Look for "coordinate" in the material below and show each line that contains it.

------------------------------------------------------------

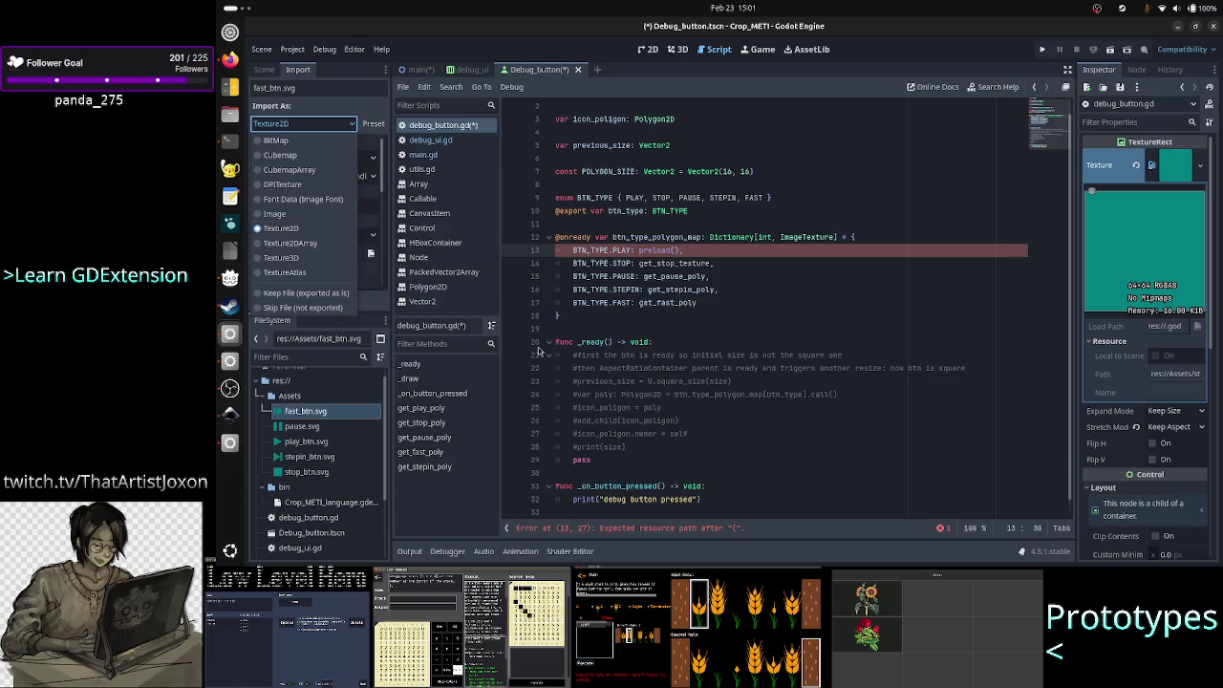
{"action": "left_click", "coordinate": [730, 420]}
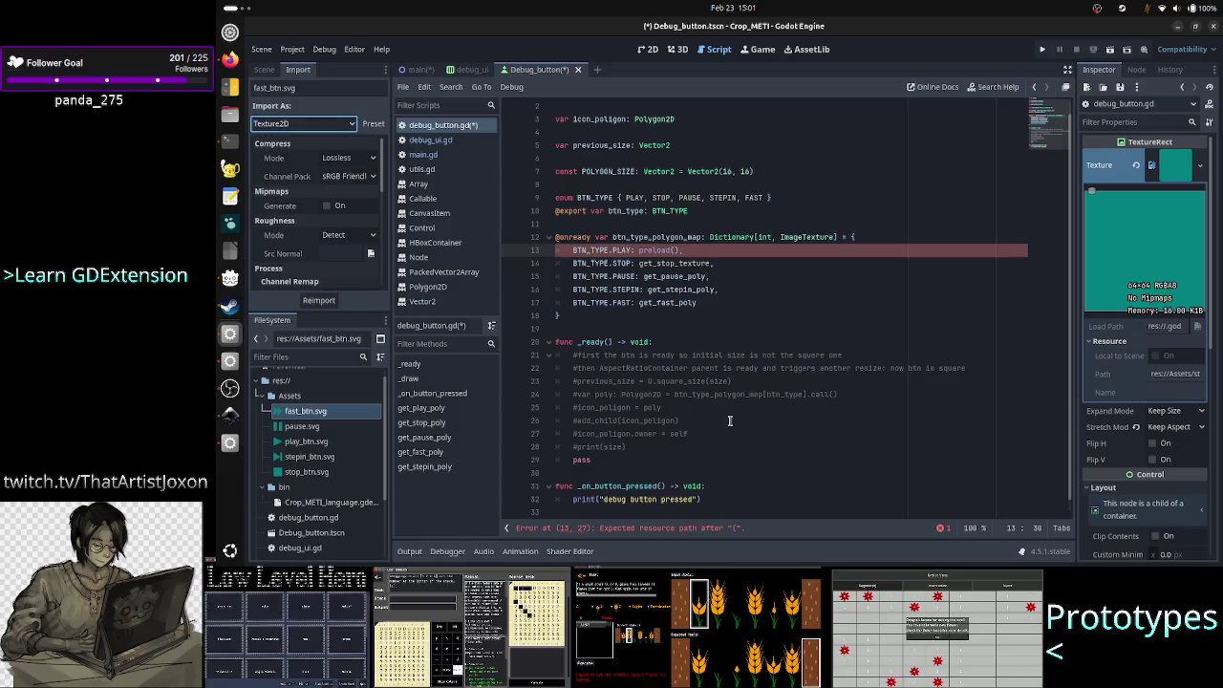
{"action": "key", "text": "alt+Tab"}
{"action": "key", "text": "alt+Tab"}
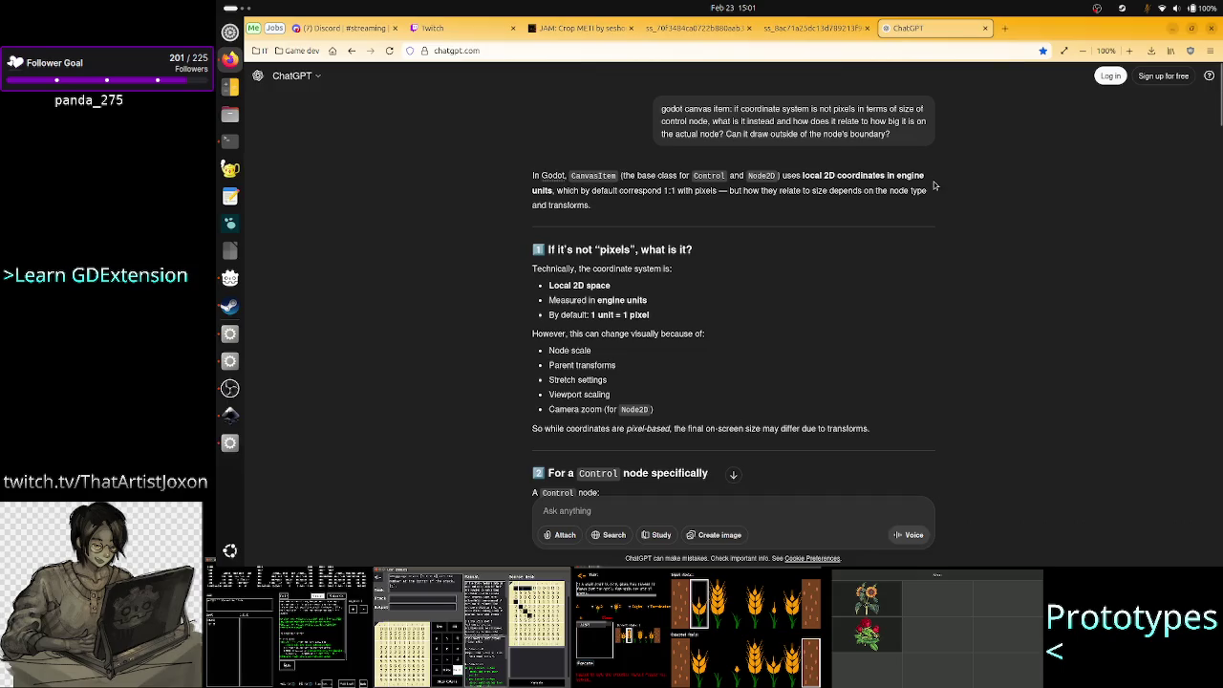
- Search Google for 'godot image vs imagetexture vs texture2d'
{"action": "left_click", "coordinate": [1006, 28]}
{"action": "type", "text": "godot"}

------------------------------------------------------------

__SOLUTION FOR THIS TASK__
{"action": "left_click", "coordinate": [730, 420]}
{"action": "left_click", "coordinate": [1006, 28]}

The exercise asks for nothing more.